◆ JOB ITEM: Find each line in the listing below that contains the string "chart", and copy those lines out in full.

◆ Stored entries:
▽
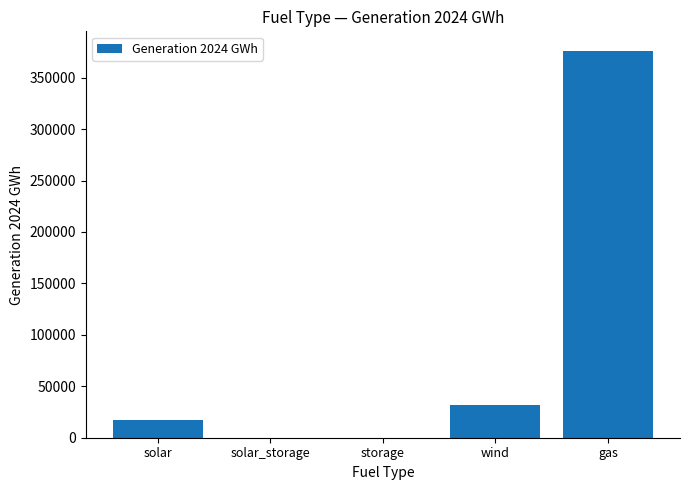

What is the maximum value shown in the chart?

376249.8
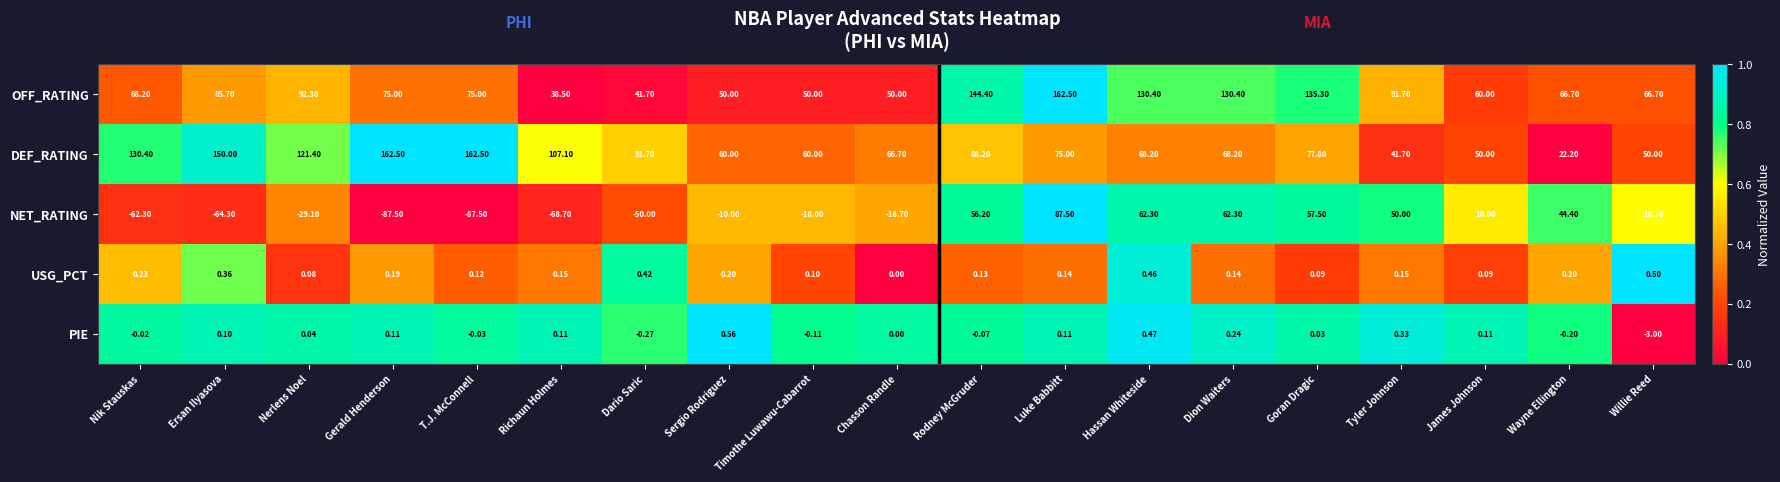

What is the greatest value displayed?

162.5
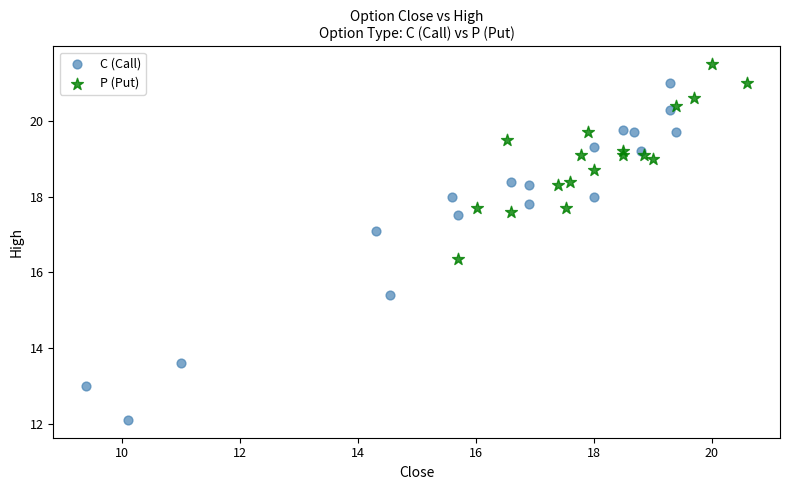

Which series has the largest Y range (max minus min)?

C (Call)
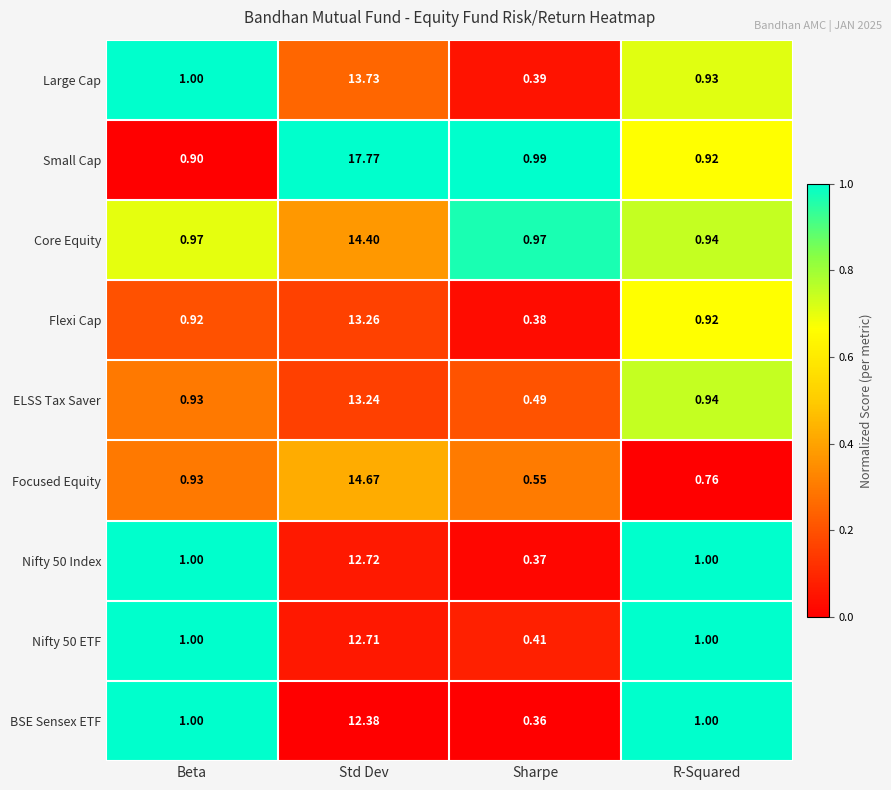

What is the difference between the highest and lowest values at Beta?

0.1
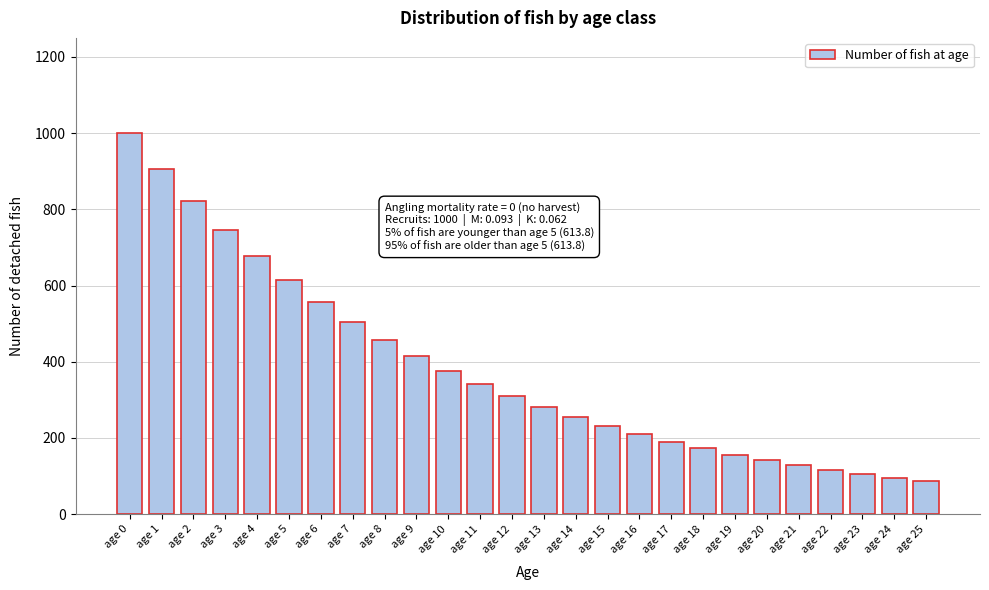

Reading left to right, what are all the values shown in this chart?

1000.0	907.0	822.6	746.1	676.8	613.8	556.7	505.0	458.0	415.4	376.8	341.7	309.9	281.1	255.0	231.3	209.8	190.2	172.6	156.5	142.0	128.8	116.8	105.9	96.1	87.1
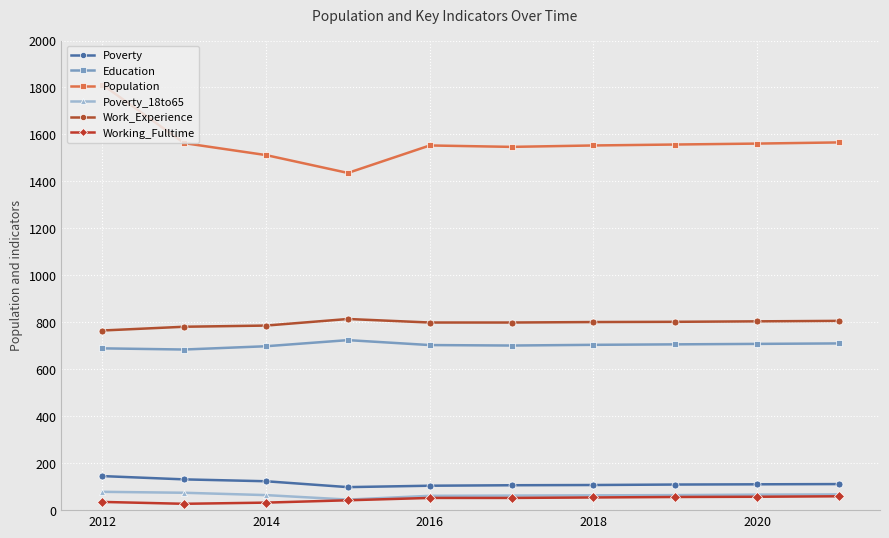

Rank the series by their maximum value, from lowest to highest.

Working_Fulltime, Poverty_18to65, Poverty, Education, Work_Experience, Population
△
◆ WRITTEN ANSWER:
What is the maximum value shown in the chart?
Reading left to right, what are all the values shown in this chart?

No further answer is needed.